[Work to do] Reproduce every one of the following records word for word, line by line.

BEGIN Data for this exercise

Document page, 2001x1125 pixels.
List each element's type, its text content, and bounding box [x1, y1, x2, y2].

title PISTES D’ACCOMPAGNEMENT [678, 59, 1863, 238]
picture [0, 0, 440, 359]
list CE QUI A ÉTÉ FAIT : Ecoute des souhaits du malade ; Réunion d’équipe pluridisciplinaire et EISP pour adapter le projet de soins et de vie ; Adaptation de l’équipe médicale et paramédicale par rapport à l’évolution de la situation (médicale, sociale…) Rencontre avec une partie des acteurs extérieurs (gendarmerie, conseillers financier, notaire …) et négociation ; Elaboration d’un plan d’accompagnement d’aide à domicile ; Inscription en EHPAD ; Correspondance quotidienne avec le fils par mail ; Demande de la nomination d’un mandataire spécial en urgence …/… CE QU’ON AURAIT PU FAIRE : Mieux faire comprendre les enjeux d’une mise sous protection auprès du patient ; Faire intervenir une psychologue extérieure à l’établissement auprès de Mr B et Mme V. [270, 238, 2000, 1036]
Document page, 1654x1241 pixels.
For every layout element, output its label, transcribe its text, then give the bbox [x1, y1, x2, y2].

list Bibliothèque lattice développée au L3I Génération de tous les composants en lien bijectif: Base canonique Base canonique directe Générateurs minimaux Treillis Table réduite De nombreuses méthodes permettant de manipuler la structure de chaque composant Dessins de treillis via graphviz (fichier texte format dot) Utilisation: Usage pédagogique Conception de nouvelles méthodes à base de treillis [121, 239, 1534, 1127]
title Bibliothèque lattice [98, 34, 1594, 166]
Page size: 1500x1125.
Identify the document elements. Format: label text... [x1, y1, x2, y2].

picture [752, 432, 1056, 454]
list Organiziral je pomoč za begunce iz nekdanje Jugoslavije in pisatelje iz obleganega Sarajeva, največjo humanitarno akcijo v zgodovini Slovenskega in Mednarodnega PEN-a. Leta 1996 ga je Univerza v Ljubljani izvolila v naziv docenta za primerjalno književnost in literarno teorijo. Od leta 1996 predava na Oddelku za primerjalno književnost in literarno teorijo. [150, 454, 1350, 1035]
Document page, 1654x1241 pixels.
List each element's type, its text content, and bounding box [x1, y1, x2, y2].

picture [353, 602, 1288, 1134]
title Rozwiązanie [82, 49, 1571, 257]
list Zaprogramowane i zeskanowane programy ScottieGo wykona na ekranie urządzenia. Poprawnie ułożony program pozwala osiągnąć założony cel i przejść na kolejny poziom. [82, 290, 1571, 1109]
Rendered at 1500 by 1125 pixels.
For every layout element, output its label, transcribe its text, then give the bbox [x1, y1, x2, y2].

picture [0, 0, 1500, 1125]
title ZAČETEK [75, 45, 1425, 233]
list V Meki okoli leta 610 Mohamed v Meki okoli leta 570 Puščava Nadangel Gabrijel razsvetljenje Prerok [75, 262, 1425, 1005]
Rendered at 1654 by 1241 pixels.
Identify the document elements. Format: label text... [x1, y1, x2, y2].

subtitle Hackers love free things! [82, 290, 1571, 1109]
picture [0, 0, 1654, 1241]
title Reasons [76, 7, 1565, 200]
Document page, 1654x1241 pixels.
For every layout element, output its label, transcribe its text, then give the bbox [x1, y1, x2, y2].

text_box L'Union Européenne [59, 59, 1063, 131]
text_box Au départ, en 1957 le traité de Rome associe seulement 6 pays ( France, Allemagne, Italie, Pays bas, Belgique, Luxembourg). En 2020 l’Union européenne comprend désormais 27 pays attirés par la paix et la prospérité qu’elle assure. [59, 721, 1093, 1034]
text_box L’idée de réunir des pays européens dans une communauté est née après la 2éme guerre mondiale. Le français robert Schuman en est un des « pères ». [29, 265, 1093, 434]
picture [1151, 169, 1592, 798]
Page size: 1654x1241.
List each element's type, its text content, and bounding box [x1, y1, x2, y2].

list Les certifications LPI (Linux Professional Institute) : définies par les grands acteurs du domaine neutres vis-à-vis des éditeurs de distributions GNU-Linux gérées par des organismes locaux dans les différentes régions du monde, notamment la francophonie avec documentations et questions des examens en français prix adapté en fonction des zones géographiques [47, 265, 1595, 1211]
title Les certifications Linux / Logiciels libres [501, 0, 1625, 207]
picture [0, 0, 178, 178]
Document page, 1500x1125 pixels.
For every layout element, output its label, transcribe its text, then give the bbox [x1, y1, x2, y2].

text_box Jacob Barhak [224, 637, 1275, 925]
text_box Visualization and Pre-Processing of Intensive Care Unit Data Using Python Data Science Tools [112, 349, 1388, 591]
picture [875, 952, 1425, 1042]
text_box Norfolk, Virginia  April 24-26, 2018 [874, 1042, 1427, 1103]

END Data for this exercise

[Reply to the exercise]
Document page, 2001x1125 pixels.
List each element's type, its text content, and bounding box [x1, y1, x2, y2].

title PISTES D’ACCOMPAGNEMENT [678, 59, 1863, 238]
picture [0, 0, 440, 359]
list CE QUI A ÉTÉ FAIT : Ecoute des souhaits du malade ; Réunion d’équipe pluridisciplinaire et EISP pour adapter le projet de soins et de vie ; Adaptation de l’équipe médicale et paramédicale par rapport à l’évolution de la situation (médicale, sociale…) Rencontre avec une partie des acteurs extérieurs (gendarmerie, conseillers financier, notaire …) et négociation ; Elaboration d’un plan d’accompagnement d’aide à domicile ; Inscription en EHPAD ; Correspondance quotidienne avec le fils par mail ; Demande de la nomination d’un mandataire spécial en urgence …/… CE QU’ON AURAIT PU FAIRE : Mieux faire comprendre les enjeux d’une mise sous protection auprès du patient ; Faire intervenir une psychologue extérieure à l’établissement auprès de Mr B et Mme V. [270, 238, 2000, 1036]
Document page, 1654x1241 pixels.
For every layout element, output its label, transcribe its text, then give the bbox [x1, y1, x2, y2].

list Bibliothèque lattice développée au L3I Génération de tous les composants en lien bijectif: Base canonique Base canonique directe Générateurs minimaux Treillis Table réduite De nombreuses méthodes permettant de manipuler la structure de chaque composant Dessins de treillis via graphviz (fichier texte format dot) Utilisation: Usage pédagogique Conception de nouvelles méthodes à base de treillis [121, 239, 1534, 1127]
title Bibliothèque lattice [98, 34, 1594, 166]
Page size: 1500x1125.
Identify the document elements. Format: label text... [x1, y1, x2, y2].

picture [752, 432, 1056, 454]
list Organiziral je pomoč za begunce iz nekdanje Jugoslavije in pisatelje iz obleganega Sarajeva, največjo humanitarno akcijo v zgodovini Slovenskega in Mednarodnega PEN-a. Leta 1996 ga je Univerza v Ljubljani izvolila v naziv docenta za primerjalno književnost in literarno teorijo. Od leta 1996 predava na Oddelku za primerjalno književnost in literarno teorijo. [150, 454, 1350, 1035]
Document page, 1654x1241 pixels.
List each element's type, its text content, and bounding box [x1, y1, x2, y2].

picture [353, 602, 1288, 1134]
title Rozwiązanie [82, 49, 1571, 257]
list Zaprogramowane i zeskanowane programy ScottieGo wykona na ekranie urządzenia. Poprawnie ułożony program pozwala osiągnąć założony cel i przejść na kolejny poziom. [82, 290, 1571, 1109]
Rendered at 1500 by 1125 pixels.
For every layout element, output its label, transcribe its text, then give the bbox [x1, y1, x2, y2].

picture [0, 0, 1500, 1125]
title ZAČETEK [75, 45, 1425, 233]
list V Meki okoli leta 610 Mohamed v Meki okoli leta 570 Puščava Nadangel Gabrijel razsvetljenje Prerok [75, 262, 1425, 1005]
Rendered at 1654 by 1241 pixels.
Identify the document elements. Format: label text... [x1, y1, x2, y2].

subtitle Hackers love free things! [82, 290, 1571, 1109]
picture [0, 0, 1654, 1241]
title Reasons [76, 7, 1565, 200]
Document page, 1654x1241 pixels.
For every layout element, output its label, transcribe its text, then give the bbox [x1, y1, x2, y2].

text_box L'Union Européenne [59, 59, 1063, 131]
text_box Au départ, en 1957 le traité de Rome associe seulement 6 pays ( France, Allemagne, Italie, Pays bas, Belgique, Luxembourg). En 2020 l’Union européenne comprend désormais 27 pays attirés par la paix et la prospérité qu’elle assure. [59, 721, 1093, 1034]
text_box L’idée de réunir des pays européens dans une communauté est née après la 2éme guerre mondiale. Le français robert Schuman en est un des « pères ». [29, 265, 1093, 434]
picture [1151, 169, 1592, 798]
Page size: 1654x1241.
List each element's type, its text content, and bounding box [x1, y1, x2, y2].

list Les certifications LPI (Linux Professional Institute) : définies par les grands acteurs du domaine neutres vis-à-vis des éditeurs de distributions GNU-Linux gérées par des organismes locaux dans les différentes régions du monde, notamment la francophonie avec documentations et questions des examens en français prix adapté en fonction des zones géographiques [47, 265, 1595, 1211]
title Les certifications Linux / Logiciels libres [501, 0, 1625, 207]
picture [0, 0, 178, 178]
Document page, 1500x1125 pixels.
For every layout element, output its label, transcribe its text, then give the bbox [x1, y1, x2, y2].

text_box Jacob Barhak [224, 637, 1275, 925]
text_box Visualization and Pre-Processing of Intensive Care Unit Data Using Python Data Science Tools [112, 349, 1388, 591]
picture [875, 952, 1425, 1042]
text_box Norfolk, Virginia  April 24-26, 2018 [874, 1042, 1427, 1103]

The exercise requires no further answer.